The exercise: Rewrite the records from the line containing "latitude: 47.4219" through the line containing "longitude: -49.0368", replacing "sub-region" with "subregion" and leaving everything else as it is. Return only those lines.

Extracted data:

* * * * * * * * *

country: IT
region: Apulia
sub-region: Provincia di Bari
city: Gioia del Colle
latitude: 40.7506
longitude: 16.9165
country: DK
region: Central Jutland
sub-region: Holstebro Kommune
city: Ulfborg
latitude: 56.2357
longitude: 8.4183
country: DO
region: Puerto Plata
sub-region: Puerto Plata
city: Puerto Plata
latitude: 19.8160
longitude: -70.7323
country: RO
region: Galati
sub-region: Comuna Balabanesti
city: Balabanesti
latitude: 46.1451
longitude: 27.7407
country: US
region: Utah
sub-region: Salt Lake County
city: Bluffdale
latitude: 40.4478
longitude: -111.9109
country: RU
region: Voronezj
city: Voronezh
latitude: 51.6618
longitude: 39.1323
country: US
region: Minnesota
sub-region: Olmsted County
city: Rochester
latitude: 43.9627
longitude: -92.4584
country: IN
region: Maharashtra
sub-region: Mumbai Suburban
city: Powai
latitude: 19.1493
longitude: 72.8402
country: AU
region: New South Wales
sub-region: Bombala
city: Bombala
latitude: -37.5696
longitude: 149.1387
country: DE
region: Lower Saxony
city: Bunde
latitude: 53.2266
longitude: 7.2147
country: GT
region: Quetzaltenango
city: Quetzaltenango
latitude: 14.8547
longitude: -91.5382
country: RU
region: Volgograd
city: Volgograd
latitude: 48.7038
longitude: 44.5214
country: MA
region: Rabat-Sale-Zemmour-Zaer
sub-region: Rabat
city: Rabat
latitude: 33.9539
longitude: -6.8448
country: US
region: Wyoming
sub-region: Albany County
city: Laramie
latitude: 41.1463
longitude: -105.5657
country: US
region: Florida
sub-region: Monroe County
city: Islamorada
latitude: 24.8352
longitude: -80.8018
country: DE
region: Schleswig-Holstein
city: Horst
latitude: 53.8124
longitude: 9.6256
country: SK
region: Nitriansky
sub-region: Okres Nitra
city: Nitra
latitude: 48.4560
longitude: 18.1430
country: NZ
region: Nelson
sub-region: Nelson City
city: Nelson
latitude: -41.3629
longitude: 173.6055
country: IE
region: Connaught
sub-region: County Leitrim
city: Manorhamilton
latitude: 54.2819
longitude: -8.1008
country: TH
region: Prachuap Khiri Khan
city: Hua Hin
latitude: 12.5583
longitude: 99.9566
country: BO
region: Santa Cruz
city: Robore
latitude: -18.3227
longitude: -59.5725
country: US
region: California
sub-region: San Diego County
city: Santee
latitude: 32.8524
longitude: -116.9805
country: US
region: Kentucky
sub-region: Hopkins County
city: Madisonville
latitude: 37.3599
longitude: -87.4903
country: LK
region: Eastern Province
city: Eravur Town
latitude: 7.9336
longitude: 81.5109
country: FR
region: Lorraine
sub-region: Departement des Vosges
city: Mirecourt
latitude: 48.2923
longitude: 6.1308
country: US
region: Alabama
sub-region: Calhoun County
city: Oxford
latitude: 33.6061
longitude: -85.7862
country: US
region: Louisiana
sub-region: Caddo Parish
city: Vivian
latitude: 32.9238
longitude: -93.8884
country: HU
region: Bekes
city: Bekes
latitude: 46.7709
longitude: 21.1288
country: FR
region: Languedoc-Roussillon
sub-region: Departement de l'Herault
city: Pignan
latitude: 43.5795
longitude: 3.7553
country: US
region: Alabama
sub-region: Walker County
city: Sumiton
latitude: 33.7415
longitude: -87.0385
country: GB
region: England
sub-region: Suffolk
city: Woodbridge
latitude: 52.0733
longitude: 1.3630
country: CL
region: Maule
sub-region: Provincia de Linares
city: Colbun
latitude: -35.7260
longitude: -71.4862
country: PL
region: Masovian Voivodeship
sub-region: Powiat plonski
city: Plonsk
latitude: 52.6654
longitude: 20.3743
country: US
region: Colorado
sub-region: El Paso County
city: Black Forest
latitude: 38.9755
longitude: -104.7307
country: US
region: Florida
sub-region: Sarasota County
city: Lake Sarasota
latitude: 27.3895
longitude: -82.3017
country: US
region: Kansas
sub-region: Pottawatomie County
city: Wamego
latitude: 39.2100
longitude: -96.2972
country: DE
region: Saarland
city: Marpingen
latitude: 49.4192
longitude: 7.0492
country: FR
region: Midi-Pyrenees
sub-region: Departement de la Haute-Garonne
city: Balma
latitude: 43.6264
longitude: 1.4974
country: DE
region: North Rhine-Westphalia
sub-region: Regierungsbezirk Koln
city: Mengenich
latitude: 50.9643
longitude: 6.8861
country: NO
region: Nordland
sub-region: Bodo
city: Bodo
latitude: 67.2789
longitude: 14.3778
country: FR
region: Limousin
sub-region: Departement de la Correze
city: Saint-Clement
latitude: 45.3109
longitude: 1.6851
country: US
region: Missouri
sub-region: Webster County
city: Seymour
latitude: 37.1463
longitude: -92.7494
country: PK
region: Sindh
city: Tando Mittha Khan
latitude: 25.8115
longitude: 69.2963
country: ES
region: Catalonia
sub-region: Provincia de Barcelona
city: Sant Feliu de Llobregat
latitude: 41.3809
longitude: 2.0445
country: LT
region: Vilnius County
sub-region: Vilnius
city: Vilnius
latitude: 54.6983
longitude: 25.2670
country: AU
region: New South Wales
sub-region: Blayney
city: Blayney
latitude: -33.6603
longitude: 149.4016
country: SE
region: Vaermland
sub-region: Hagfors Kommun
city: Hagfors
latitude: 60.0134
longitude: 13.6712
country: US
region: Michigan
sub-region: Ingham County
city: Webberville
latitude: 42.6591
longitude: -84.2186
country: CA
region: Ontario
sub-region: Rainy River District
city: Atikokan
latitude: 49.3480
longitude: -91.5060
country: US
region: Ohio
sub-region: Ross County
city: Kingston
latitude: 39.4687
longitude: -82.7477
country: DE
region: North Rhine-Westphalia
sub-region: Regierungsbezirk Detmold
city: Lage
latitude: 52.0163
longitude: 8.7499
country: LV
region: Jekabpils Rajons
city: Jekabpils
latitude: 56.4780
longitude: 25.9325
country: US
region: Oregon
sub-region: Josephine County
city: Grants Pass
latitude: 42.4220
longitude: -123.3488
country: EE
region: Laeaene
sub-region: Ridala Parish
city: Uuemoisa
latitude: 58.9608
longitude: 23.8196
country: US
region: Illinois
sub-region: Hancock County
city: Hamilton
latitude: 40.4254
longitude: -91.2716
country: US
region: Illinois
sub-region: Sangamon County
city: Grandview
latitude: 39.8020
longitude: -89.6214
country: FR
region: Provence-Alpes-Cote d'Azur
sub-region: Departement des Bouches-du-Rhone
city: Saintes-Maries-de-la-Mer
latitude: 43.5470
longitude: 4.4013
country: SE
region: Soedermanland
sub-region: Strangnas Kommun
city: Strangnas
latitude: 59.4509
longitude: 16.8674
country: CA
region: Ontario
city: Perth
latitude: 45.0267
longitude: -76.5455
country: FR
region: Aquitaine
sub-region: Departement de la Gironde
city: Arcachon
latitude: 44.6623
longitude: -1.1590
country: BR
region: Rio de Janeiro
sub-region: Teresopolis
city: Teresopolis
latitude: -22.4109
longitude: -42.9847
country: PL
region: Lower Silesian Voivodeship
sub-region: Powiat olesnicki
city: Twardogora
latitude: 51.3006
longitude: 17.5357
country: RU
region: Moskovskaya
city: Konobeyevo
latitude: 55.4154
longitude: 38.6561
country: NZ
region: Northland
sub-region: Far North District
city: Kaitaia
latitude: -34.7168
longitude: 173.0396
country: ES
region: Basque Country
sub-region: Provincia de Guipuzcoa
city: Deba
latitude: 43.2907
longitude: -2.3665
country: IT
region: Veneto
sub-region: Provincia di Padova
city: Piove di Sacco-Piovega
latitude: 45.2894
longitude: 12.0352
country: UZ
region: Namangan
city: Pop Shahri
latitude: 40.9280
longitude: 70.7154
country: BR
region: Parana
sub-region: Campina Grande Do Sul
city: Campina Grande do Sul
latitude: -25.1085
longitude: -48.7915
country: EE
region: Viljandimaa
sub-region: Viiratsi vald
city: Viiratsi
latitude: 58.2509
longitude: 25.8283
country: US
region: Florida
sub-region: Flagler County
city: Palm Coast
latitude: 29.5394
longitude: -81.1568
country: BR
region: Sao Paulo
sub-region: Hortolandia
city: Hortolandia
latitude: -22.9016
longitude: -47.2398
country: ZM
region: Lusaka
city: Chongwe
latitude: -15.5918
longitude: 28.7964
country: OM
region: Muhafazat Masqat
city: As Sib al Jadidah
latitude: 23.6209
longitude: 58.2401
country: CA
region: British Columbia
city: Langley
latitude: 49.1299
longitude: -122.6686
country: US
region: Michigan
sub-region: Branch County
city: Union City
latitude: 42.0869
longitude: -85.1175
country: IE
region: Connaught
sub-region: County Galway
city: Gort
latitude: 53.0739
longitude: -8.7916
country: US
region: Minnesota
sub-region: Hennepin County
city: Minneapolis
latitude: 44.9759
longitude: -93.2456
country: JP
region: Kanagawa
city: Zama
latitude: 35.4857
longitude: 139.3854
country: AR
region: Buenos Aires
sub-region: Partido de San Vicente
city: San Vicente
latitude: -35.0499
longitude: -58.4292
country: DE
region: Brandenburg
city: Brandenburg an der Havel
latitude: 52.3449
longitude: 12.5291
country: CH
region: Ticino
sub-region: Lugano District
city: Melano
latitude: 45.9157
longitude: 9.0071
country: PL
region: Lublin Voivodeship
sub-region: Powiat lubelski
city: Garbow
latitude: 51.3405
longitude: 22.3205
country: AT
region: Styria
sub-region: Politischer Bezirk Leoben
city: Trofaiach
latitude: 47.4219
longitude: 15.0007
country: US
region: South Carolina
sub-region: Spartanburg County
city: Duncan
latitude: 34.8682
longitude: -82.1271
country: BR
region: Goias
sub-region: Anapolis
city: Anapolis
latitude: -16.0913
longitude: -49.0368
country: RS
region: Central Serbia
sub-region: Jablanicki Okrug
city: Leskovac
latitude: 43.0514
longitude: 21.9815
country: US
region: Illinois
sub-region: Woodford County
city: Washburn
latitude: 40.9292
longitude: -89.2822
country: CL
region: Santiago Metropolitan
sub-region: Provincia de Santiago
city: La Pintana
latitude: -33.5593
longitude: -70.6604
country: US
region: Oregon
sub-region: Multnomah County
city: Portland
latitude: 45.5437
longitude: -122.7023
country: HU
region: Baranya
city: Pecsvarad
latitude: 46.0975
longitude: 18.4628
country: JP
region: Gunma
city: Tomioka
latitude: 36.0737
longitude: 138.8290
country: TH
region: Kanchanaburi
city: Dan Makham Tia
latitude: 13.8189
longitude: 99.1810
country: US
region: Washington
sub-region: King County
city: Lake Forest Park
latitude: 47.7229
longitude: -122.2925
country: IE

* * * * * * * * *

Exercise answer:
latitude: 47.4219
longitude: 15.0007
country: US
region: South Carolina
subregion: Spartanburg County
city: Duncan
latitude: 34.8682
longitude: -82.1271
country: BR
region: Goias
subregion: Anapolis
city: Anapolis
latitude: -16.0913
longitude: -49.0368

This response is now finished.